Employers grapple with COVID-19 presumption laws

Employers nationwide are following the legislative push to accept COVID-19 claims by presumption in workers compensation, changes that aren’t necessarily guaranteeing that such infectious disease claims will be greenlighted but instead promise a surge in litigation and confusion, experts say.

Given the new laws’ many nuances, employers are “worried about staying on top” of the presumption trend, said Ralph Touch, Fleetwood, Pennsylvania-based senior vice president of claim operations at Gallagher Bassett Services Inc.

“For the very first time we have the entire insurance industry learning new laws on the fly,” he said. “These are very big changes, and they are happening quickly. We are applying a disease (to workers compensation) that you could get walking down the street.

“There’s no (case law) history, we don’t have time to understand the implications of judicial rulings, and we have to make decisions.”

As of Tuesday, lawmakers in nine states had passed such laws that clear the red tape for some workers to have their illnesses covered as a compensable work-related injury, and lawmakers in 13 states are considering or have considered such presumption bills, according to the Boca Raton, Florida-based National Council for Compensation Insurance, which is tracking the legislative trend.

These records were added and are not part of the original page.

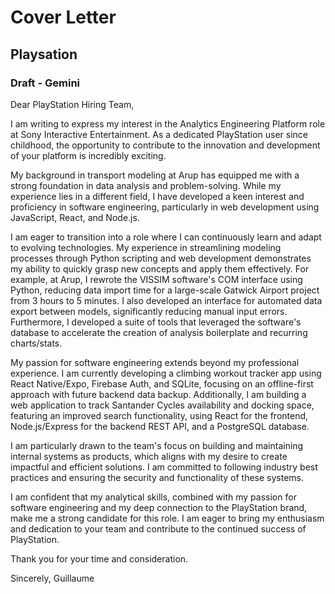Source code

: # Cover Letter
## Playsation
### Draft - Gemini
Dear PlayStation Hiring Team,

I am writing to express my interest in the Analytics Engineering Platform role at Sony Interactive Entertainment. As a dedicated PlayStation user since childhood, the opportunity to contribute to the innovation and development of your platform is incredibly exciting.

My background in transport modeling at Arup has equipped me with a strong foundation in data analysis and problem-solving. While my experience lies in a different field, I have developed a keen interest and proficiency in software engineering, particularly in web development using JavaScript, React, and Node.js.

I am eager to transition into a role where I can continuously learn and adapt to evolving technologies. My experience in streamlining modeling processes through Python scripting and web development demonstrates my ability to quickly grasp new concepts and apply them effectively. For example, at Arup, I rewrote the VISSIM software's COM interface using Python, reducing data import time for a large-scale Gatwick Airport project from 3 hours to 5 minutes. I also developed an interface for automated data export between models, significantly reducing manual input errors. Furthermore, I developed a suite of tools that leveraged the software's database to accelerate the creation of analysis boilerplate and recurring charts/stats.

My passion for software engineering extends beyond my professional experience. I am currently developing a climbing workout tracker app using React Native/Expo, Firebase Auth, and SQLite, focusing on an offline-first approach with future backend data backup. Additionally, I am building a web application to track Santander Cycles availability and docking space, featuring an improved search functionality, using React for the frontend, Node.js/Express for the backend REST API, and a PostgreSQL database.

I am particularly drawn to the team's focus on building and maintaining internal systems as products, which aligns with my desire to create impactful and efficient solutions. I am committed to following industry best practices and ensuring the security and functionality of these systems.

I am confident that my analytical skills, combined with my passion for software engineering and my deep connection to the PlayStation brand, make me a strong candidate for this role. I am eager to bring my enthusiasm and dedication to your team and contribute to the continued success of PlayStation.

Thank you for your time and consideration.

Sincerely,
Guillaume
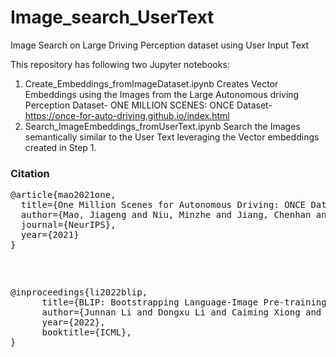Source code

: # Image_search_UserText
Image Search on Large Driving Perception dataset using User Input Text

This repository has following two Jupyter notebooks: 

1. Create_Embeddings_fromImageDataset.ipynb
    Creates Vector Embeddings using the Images from the Large Autonomous driving Perception Dataset- ONE MILLION SCENES: ONCE Dataset- https://once-for-auto-driving.github.io/index.html
2. Search_ImageEmbeddings_fromUserText.ipynb
     Search the Images semantically similar to the User Text leveraging the Vector embeddings created in Step 1.


### Citation
<pre>
@article{mao2021one,
  title={One Million Scenes for Autonomous Driving: ONCE Dataset},
  author={Mao, Jiageng and Niu, Minzhe and Jiang, Chenhan and Liang, Hanxue and Liang, Xiaodan and Li, Yamin and Ye, Chaoqiang and Zhang, Wei and Li, Zhenguo and Yu, Jie and others},
  journal={NeurIPS},
  year={2021}
}<pre>
    
<pre>   
@inproceedings{li2022blip,
      title={BLIP: Bootstrapping Language-Image Pre-training for Unified Vision-Language Understanding and Generation}, 
      author={Junnan Li and Dongxu Li and Caiming Xiong and Steven Hoi},
      year={2022},
      booktitle={ICML},
}<pre>
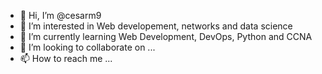 - 👋 Hi, I’m @cesarm9
- 👀 I’m interested in Web developement, networks and data science
- 🌱 I’m currently learning Web Development, DevOps, Python and CCNA 
- 💞️ I’m looking to collaborate on ...
- 📫 How to reach me ...

<!---
cesarm9/cesarm9 is a ✨ special ✨ repository because its `README.md` (this file) appears on your GitHub profile.
You can click the Preview link to take a look at your changes.
--->
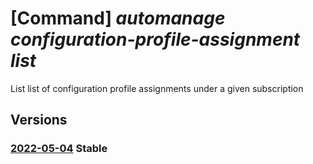 # [Command] _automanage configuration-profile-assignment list_

List list of configuration profile assignments under a given subscription

## Versions

### [2022-05-04](/Resources/mgmt-plane/L3N1YnNjcmlwdGlvbnMve30vcHJvdmlkZXJzL21pY3Jvc29mdC5hdXRvbWFuYWdlL2NvbmZpZ3VyYXRpb25wcm9maWxlYXNzaWdubWVudHM=/2022-05-04.xml) **Stable**

<!-- mgmt-plane /subscriptions/{}/providers/microsoft.automanage/configurationprofileassignments 2022-05-04 -->
<!-- mgmt-plane /subscriptions/{}/resourcegroups/{}/providers/microsoft.automanage/configurationprofileassignments 2022-05-04 -->
<!-- mgmt-plane /subscriptions/{}/resourcegroups/{}/providers/microsoft.azurestackhci/clusters/{}/providers/microsoft.automanage/configurationprofileassignments 2022-05-04 -->
<!-- mgmt-plane /subscriptions/{}/resourcegroups/{}/providers/microsoft.compute/virtualmachines/{}/providers/microsoft.automanage/configurationprofileassignments 2022-05-04 -->
<!-- mgmt-plane /subscriptions/{}/resourcegroups/{}/providers/microsoft.hybridcompute/machines/{}/providers/microsoft.automanage/configurationprofileassignments 2022-05-04 -->
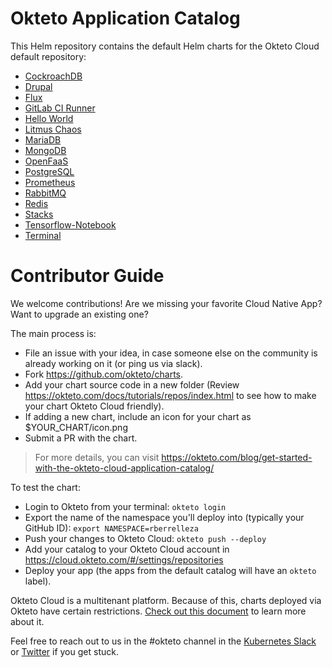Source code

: # Okteto Application Catalog

This Helm repository contains the default Helm charts for the Okteto Cloud default repository:

- [CockroachDB](cockroachdb/README.md)
- [Drupal](drupal/README.md)
- [Flux](flux/README.md)
- [GitLab CI Runner](gitlab-runner/README.md)
- [Hello World](hello-world/README.md)
- [Litmus Chaos](litmuschaos/README.md)
- [MariaDB](mariadb/README.md)
- [MongoDB](mongodb/README.md)
- [OpenFaaS](openfaas/README.md)
- [PostgreSQL](postgresql/README.md)
- [Prometheus](prometheus/README.md)
- [RabbitMQ](rabbitmq/README.md)
- [Redis](redis/README.md)
- [Stacks](stacks/README.md)
- [Tensorflow-Notebook](tensorflow-notebook/README.md)
- [Terminal](terminal/README.md)

# Contributor Guide

We welcome contributions! Are we missing your favorite Cloud Native App? Want to upgrade an existing one?

The main process is:

- File an issue with your idea, in case someone else on the community is already working on it (or ping us via slack).
- Fork https://github.com/okteto/charts.
- Add your chart source code in a new folder (Review https://okteto.com/docs/tutorials/repos/index.html to see how to make your chart Okteto Cloud friendly).
- If adding a new chart, include an icon for your chart as $YOUR_CHART/icon.png
- Submit a PR with the chart.

> For more details, you can visit https://okteto.com/blog/get-started-with-the-okteto-cloud-application-catalog/

To test the chart:

- Login to Okteto from your terminal:  `okteto login`
- Export the name of the namespace you'll deploy into (typically your GitHub ID): `export NAMESPACE=rberrelleza`
- Push your changes to Okteto Cloud: `okteto push --deploy`
- Add your catalog to your Okteto Cloud account in https://cloud.okteto.com/#/settings/repositories
- Deploy your app (the apps from the default catalog will have an `okteto` label).

Okteto Cloud is a multitenant platform. Because of this, charts deployed via Okteto have certain restrictions. [Check out this document](https://okteto.com/docs/cloud/multitenancy) to learn more about it.

Feel free to reach out to us in the #okteto channel in the [Kubernetes Slack](https://slack.k8s.io/) or [Twitter](https://twitter.com/oktetohq) if you get stuck.
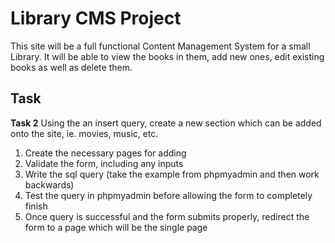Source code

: # Library CMS Project

This site will be a full functional Content Management System for a small Library.
It will be able to view the books in them, add new ones, edit existing books as well as delete them.

## Task

**Task 2**
Using the an insert query, create a new section which can be added onto the site, ie. movies, music, etc.
1. Create the necessary pages for adding
2. Validate the form, including any inputs
3. Write the sql query (take the example from phpmyadmin and then work backwards)
4. Test the query in phpmyadmin before allowing the form to completely finish
5. Once query is successful and the form submits properly, redirect the form to a page which will be the single page
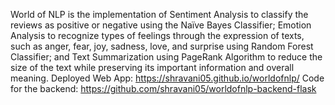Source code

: World of NLP is the implementation of Sentiment Analysis to classify the reviews as positive or negative using the Naïve Bayes Classifier; Emotion Analysis to recognize types of feelings through the expression of texts, such as anger, fear, joy, sadness, love, and surprise using Random Forest Classifier; and Text Summarization using PageRank Algorithm to reduce the size of the text while preserving its important information and overall meaning.
Deployed Web App: https://shravani05.github.io/worldofnlp/
Code for the backend: https://github.com/shravani05/worldofnlp-backend-flask
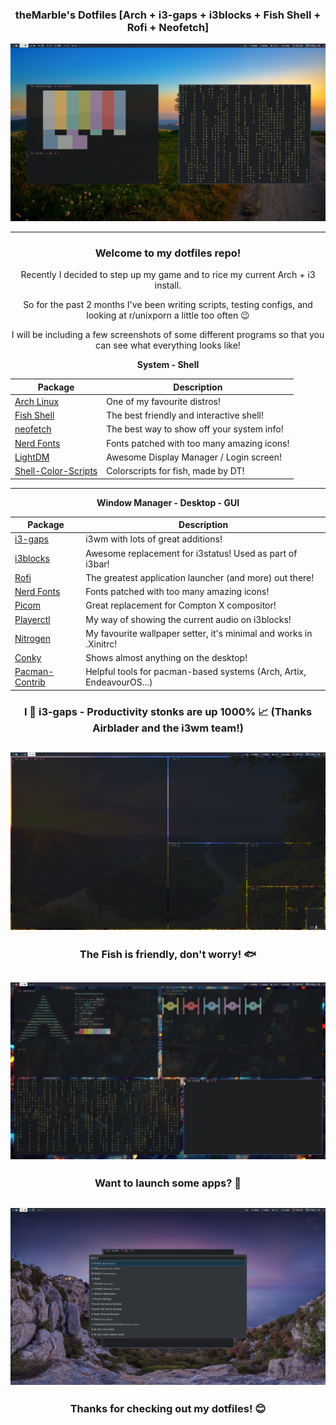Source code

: <div align="center">

### theMarble's Dotfiles [Arch + i3-gaps + i3blocks + Fish Shell + Rofi + Neofetch]
 
![Desktop](https://github.com/theMarblech/dotfiles/blob/main/2020-12-18-172645_1920x1080_scrot.png?raw=true)

------
### Welcome to my dotfiles repo!

Recently I decided to step up my game and to rice my current Arch + i3 install.

So for the past 2 months I've been writing scripts, testing configs, and looking at r/unixporn a little too often 😉

I will be including a few screenshots of some different programs so that you can see what everything looks like!

**System - Shell**

| Package                                                            | Description                                          |
|--------------------------------------------------------------------|------------------------------------------------------|
| [Arch Linux](https://www.archlinux.org/)                           | One of my favourite distros!                         |
| [Fish Shell](https://fishshell.com/)                               | The best friendly and interactive shell!             |
| [neofetch](https://github.com/dylanaraps/neofetch)                 | The best way to show off your system info!           |
| [Nerd Fonts](https://github.com/ryanoasis/nerd-fonts)              | Fonts patched with too many amazing icons!           |
| [LightDM](https://github.com/canonical/lightdm)                    | Awesome Display Manager / Login screen!              |
| [Shell-Color-Scripts](https://gitlab.com/dwt1/shell-color-scripts) | Colorscripts for fish, made by DT!                   |

------

**Window Manager - Desktop - GUI**

| Package                                                                    | Description                                                               |
|----------------------------------------------------------------------------|---------------------------------------------------------------------------|
| [i3-gaps](https://github.com/Airblader/i3)                                 | i3wm with lots of great additions!                                        |
| [i3blocks](https://github.com/vivien/i3blocks)                             | Awesome replacement for i3status! Used as part of i3bar!                  |                  
| [Rofi](https://github.com/DaveDavenport/rofi)                              | The greatest application launcher (and more) out there!                   |
| [Nerd Fonts](https://github.com/ryanoasis/nerd-fonts)                      | Fonts patched with too many amazing icons!                                |
| [Picom](https://github.com/yshui/picom)                                    | Great replacement for Compton X compositor!                               |
| [Playerctl](https://github.com/acrisci/playerctl)                          | My way of showing the current audio on i3blocks!                          |
| [Nitrogen](https://github.com/l3ib/nitrogen)                               | My favourite wallpaper setter, it's minimal and works in .Xinitrc!        |
| [Conky](https://github.com/brndnmtthws/conky)                              | Shows almost anything on the desktop!                                     |
| [Pacman-Contrib](https://www.archlinux.org/packages/?name=pacman-contrib)  | Helpful tools for pacman-based systems (Arch, Artix, EndeavourOS...)      |


### I 💖 i3-gaps - Productivity stonks are up 1000% 📈 (Thanks Airblader and the i3wm team!)
![i3wm](https://github.com/theMarblech/dotfiles/blob/main/2020-12-18-182502_1920x1080_scrot.png?raw=true)
---
### The Fish is friendly, don't worry! 🐟
![fish](https://github.com/theMarblech/dotfiles/blob/main/2020-12-18-183340_1920x1080_scrot.png?raw=true)
---
### Want to launch some apps? 🚀
![rofi](https://github.com/theMarblech/dotfiles/blob/main/2020-12-18-200552_1920x1080_scrot.png?raw=true)
---

### Thanks for checking out my dotfiles! 😊  


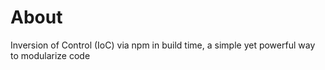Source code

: # About

Inversion of Control (IoC) via npm in build time, a simple yet powerful way to modularize code
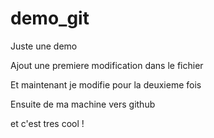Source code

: # demo_git
Juste une demo

Ajout une premiere modification dans le fichier

Et maintenant je modifie pour la deuxieme fois

Ensuite de ma machine vers github

et c'est tres cool !
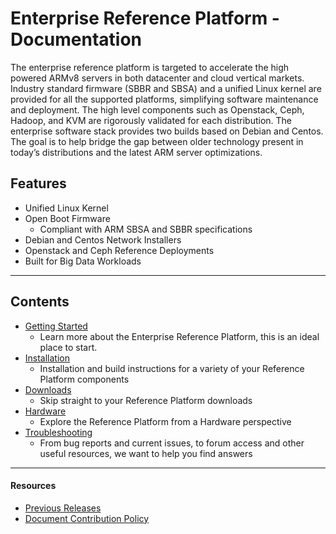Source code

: # Enterprise Reference Platform - Documentation

The enterprise reference platform is targeted to accelerate the high powered ARMv8 servers in both datacenter and cloud vertical markets. Industry standard firmware (SBBR and SBSA) and a unified Linux kernel are provided for all the supported platforms, simplifying software maintenance and deployment. The high level components such as Openstack, Ceph, Hadoop, and KVM are rigorously validated for each distribution. The enterprise software stack provides two builds based on Debian and Centos. The goal is to help bridge the gap between older technology present in today’s distributions and the latest ARM server optimizations. 

## Features
- Unified Linux Kernel
- Open Boot Firmware
   - Compliant with ARM SBSA and SBBR specifications
- Debian and Centos Network Installers
- Openstack and Ceph Reference Deployments
- Built for Big Data Workloads

***

## Contents

- [Getting Started](GettingStarted/README.md)
   - Learn more about the Enterprise Reference Platform, this is an ideal place to start.
- [Installation](Installation/README.md)
   - Installation and build instructions for a variety of your Reference Platform components
- [Downloads](Downloads/README.md)
   - Skip straight to your Reference Platform downloads
- [Hardware](HardwareDocs/README.md)
   - Explore the Reference Platform from a Hardware perspective
- [Troubleshooting](Troubleshooting/README.md)
   - From bug reports and current issues, to forum access and other useful resources, we want to help you find answers   

***

#### Resources

- [Previous Releases](PreviousReleases/README.md)
- [Document Contribution Policy](../ContributionPolicy.md)
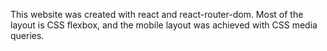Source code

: This website was created with react and react-router-dom. Most of the layout is CSS flexbox, and the mobile layout was achieved with CSS media queries.

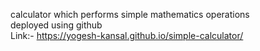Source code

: calculator which performs simple mathematics operations<br/>
deployed using github<br/>
Link:- https://yogesh-kansal.github.io/simple-calculator/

Alaska, California, Illinois, Minnesota, New Jersey, Utah, Vermont, Wisconsin and Wyoming have presumption laws in place, according to NCCI.

Many of the laws, such as those California Gov. Gavin Newsom signed on Thursday and Illinois enacted in early June, are “rebuttable,” meaning an employer can contest whether a worker was infected at work.

Some only apply to specific types of workers, labeled “essential” in many states — such as the one enacted in New Jersey on Sept. 14 — or strictly apply to those in health care or working as first responders. Vermont’s law only applies to “frontline workers” whose jobs put them at “elevated risk.”

Will the presumption trend continue? Experts say to expect more states to take legislative action, as a number already have executive orders or other directives in place allowing for presumption, as California did before the matter became law.

“Employers were not shocked,” said Benjamin Ebbink, Sacramento-based partner with Fisher Phillips LLP, of the most recent state to sign on — California. He called the California law “complicated” in that it allows for debate over where the virus was contracted — as many of the new laws do — and requires that there be a proven outbreak in the workplace.

There’s “a lot of room for litigation and dispute,” he said. “Attorneys on both sides are going to dispute” over COVID-19 claims.

The changes are also putting workplace safety in the spotlight, said Harry DeCourcy, Walnut Creek, California-based shareholder with Littler Mendelson P.C.

“Everybody is trying to do the right thing” regarding taking safety precautions, he said. Presumption laws are “just going to provide more monetary incentive to do so.”

Under the Illinois law, the rebuttal can include details on workplace safety measures in place as a pushback to workers who say they contracted the virus on the job.

“Most of my clients have been pushing back against COVID claims mostly in the idea that it is not clear that it is related to work, even with the rebuttable presumption,” said Rich Lenkov, capital member and head of the workers compensation practice at Bryce Downey & Lenkov LLC in Chicago.

“It is very difficult to prove that you got it at work,” he said, adding the three-month-old presumption law “hasn’t resulted in the massive amount of claims that we would think, largely because of the difficulty in proving” where one was infected.